Een inbraak in een rijkswachtkazerne in Betrix wordt ook aan Maâche gelinkt. Daarbij werden weer heel wat wapens buitgemaakt. Een jaar later gebeuren nog meer arrestaties. Het Franse en het Belgische gerecht werken nauw samen. In totaal worden nog eens dertien vermoedelijke leden van de bende gearresteerd. De bende Maâche telde op dat moment twintig leden, die vaak in kleinere groepen toesloegen. Enkele speurders vermoeden dat er in Dilbeek niet alleen sprake kan zijn van de acht daders die ter plaatse gespot zijn, maar nog eens evenveel handlangers die achter de schermen meewerkten. De bende zou zelfs in opdracht gewerkt hebben. De naam van Marcel Habran, peetvader van het Brusselse crimineel milieu, valt.
Home-invasion
In 1999 protesteert mama Ghislaine samen met lotgenoten op de trappen van het Justitiepaleis omdat ze nog steeds wacht op een vergoeding. “Die dinsdagavond in Dilbeek heeft Melissa’s leven verwoest”, vertelt ze aan de journalisten. “De solidariteit van iedereen was, en is nog altijd, enorm,» zegt de moeder van Mélissa. “Maar ondertussen blijven de gangsters straffeloos rondlopen en krijgen wij geen vergoeding.” En er borrelt nog meer frustratie op. Mama Ghislaine en haar advocaat krijgen geen kopie mee naar huis van het dossier. Ze mogen de 20.000 pagina’s wel op de griffie doorploegen en kregen daarvoor… vijf dagen tijd. Minister Van Parys belooft beterschap.
Eind oktober beslist het Franse gerecht Karim Maâche vrij te laten omdat de redelijke termijn van de voorhechtenis overschreden is. Voor de feiten in Frankrijk staat hij wel terecht. Zijn rijk lijkt voorbij, maar eens hij zijn staf uitgezeten heeft, pikt hij de oude gewoontes op. In 2018 wordt hij samen met zijn broer veroordeeld tot zeven jaar cel voor een gewelddadige home-invasion in Seneffe. Voor de feiten in Dilbeek moet hij zich nooit verantwoorden.
Nieuwe hoop
De ontmaskering blijft uit. Veertien jaar geleden laait de hoop op wanneer de politie Melissa laat weten dat het onderzoek in een stroomversnelling zit. In 2006 wordt Karim Bogoulit veroordeeld tot zeven jaar cel voor een overval op een geldtransport in Asse en zijn DNA wordt ook gevonden op een kogelvrije vest die gebruikt zou geweest zijn tijdens de overval in Dilbeek. Maar ook hier ontbreken harde bewijzen.

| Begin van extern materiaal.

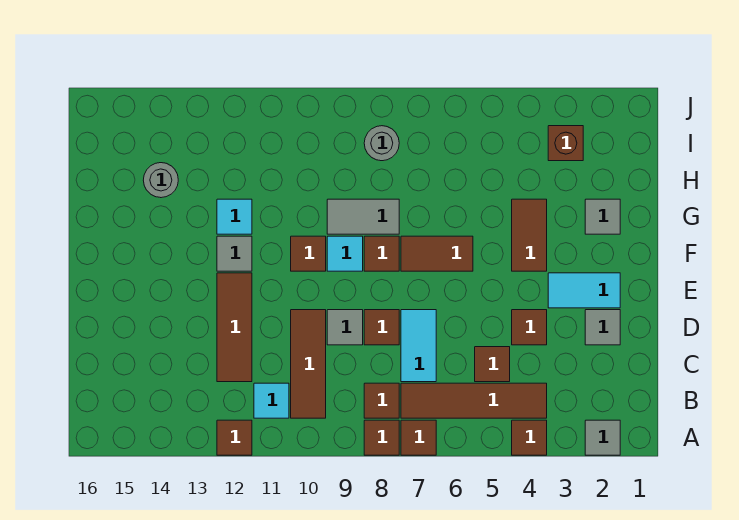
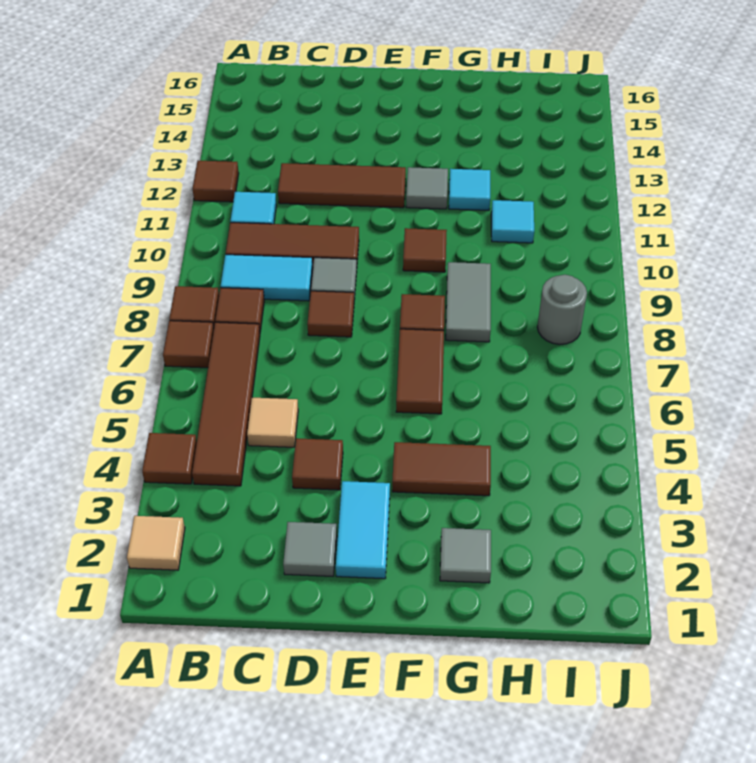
grey 1x1 tile [585,420,620,455] -> tan 1x1 tile [127,516,185,570]
brown 1x1 tile [475,347,510,382] -> tan 1x1 tile [247,398,298,447]
cyan 1x2 tile [401,310,436,382] -> cyan 1x2 tile moved to [221,255,313,301]
cyan 1x1 tile [327,236,363,271] -> cyan 1x1 tile moved to [491,200,534,243]
grey 1x1 round brick [143,163,178,198] -> none
brown 1x1 brick [548,126,583,161] -> none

De daders voor het gerecht brengen, is nooit gelukt. Twee mensen worden in verdenking gesteld, maar tot een proces komt het dus nooit. In 2013 lanceert de federale gerechtelijke politie een laatste oproep tot getuigen nadat er nieuwe elementen aan het licht komen. Maar de zaak is dus een ‘cold case’ geworden.
Melissa, die nooit interviews gaf over de overval, en haar zus Jessica proberen de gebeurtenissen van 19 december 1995 te vergeten. In 2019 werden ze wel getroffen door een persoonlijke tragedie. Hun mama Ghislaine was een van de 157 dodelijke slachtoffers van de ramp met een Boeing 737 MAX in Ethiopië. De zussen hadden hun moeder een safari cadeau gedaan voor haar zestigste verjaardag om haar te bedanken voor haar goede zorgen.